Reklama

Widzew Łódź ma nowego dyrektora sportowego, ale Wichniarka nie zwolnił

Szymon Janczyk

05 marca 2025, 11:25 • 3 min czytania 17 komentarzy

Mindaugas Nikolicius został zaprezentowany jako dyrektor sportowy Widzewa Łódź. Litewski działacz, który do niedawna pracował w chorwackim Hajduku Split, podpisał z polskim klubem kontrakt do 2028 roku.
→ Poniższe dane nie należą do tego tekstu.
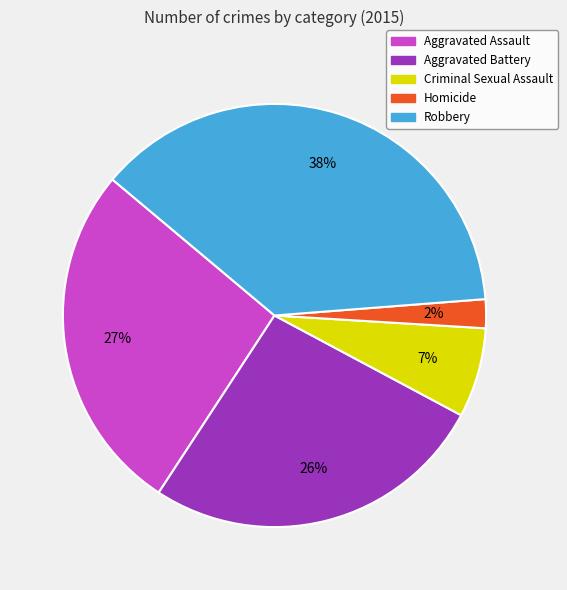

Do Aggravated Battery and Homicide together represent more than half of the pie?

No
Na stanowisku zastąpi Tomasza Wichniarka, który jednak nie żegna się na stałe z miastem włókniarzy.

Widzew Łódź ma nowego dyrektora sportowego, ale Wichniarka nie zwolnił

Widzew Łódź oficjalnie potwierdził informacje o nowym dyrektorze sportowym. Wkrótce odbędzie się powitalna konferencja prasowa z jego udziałem. To efekt ostatnich działań i decyzji podjętych na górze. Na początku tygodnia w Łodzi odbyło się spotkanie Rady Nadzorczej Widzewa, na którym zapadły kluczowe decyzje dla przyszłości klubu. Kibice mogą się spodziewać także kolejnych informacji dotyczących negocjacji między Tomaszem Stamirowskim a Robertem Dobrzyckim w sprawie inwestycji tego drugiego w RTS.

Reklama

Z łódzkiego środowiska płyną informacje, że zatrudnienie Nikoliciusa to nie tylko zapowiedź działań Dobrzyckiego, ale też wprowadzenie do kolejnych zmian w klubie i przemeblowania na innych posadach. Wygląda jednak na to, że kluczowe dotychczas postaci zachowają posady. Co najwyżej, jak Tomasz Wichniarek, zostaną przeniesione.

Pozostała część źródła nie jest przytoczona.